How many lines in the listing below include the word "xuất"? Reply with the count alone.

**** Dataset content ****

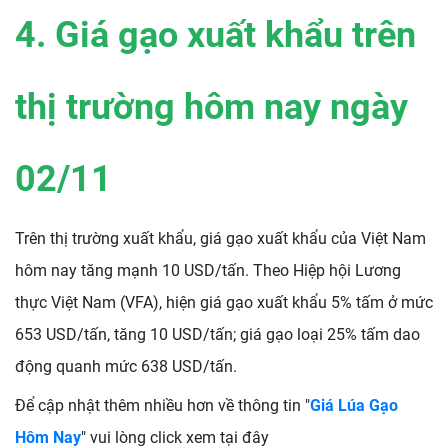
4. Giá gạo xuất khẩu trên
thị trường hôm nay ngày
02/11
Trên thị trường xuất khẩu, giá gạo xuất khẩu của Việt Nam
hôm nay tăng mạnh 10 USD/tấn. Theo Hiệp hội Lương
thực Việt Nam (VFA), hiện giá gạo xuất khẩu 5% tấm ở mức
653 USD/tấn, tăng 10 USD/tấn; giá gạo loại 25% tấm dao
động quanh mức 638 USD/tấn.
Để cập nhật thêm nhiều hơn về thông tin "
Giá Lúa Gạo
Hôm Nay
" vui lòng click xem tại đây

****
**** Dataset content ****

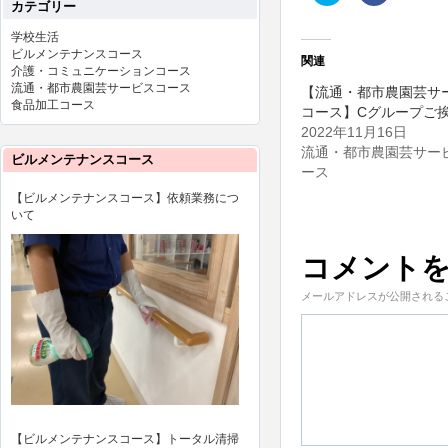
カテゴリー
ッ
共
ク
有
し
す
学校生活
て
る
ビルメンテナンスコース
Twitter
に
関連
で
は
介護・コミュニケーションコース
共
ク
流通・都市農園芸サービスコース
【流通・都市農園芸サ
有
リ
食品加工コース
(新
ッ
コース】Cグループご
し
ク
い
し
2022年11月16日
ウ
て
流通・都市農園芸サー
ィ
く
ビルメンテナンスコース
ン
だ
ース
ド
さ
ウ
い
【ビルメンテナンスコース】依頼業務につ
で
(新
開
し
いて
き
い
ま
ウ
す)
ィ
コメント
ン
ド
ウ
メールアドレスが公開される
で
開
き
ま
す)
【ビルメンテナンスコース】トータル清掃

****

Solution to the exercise: 3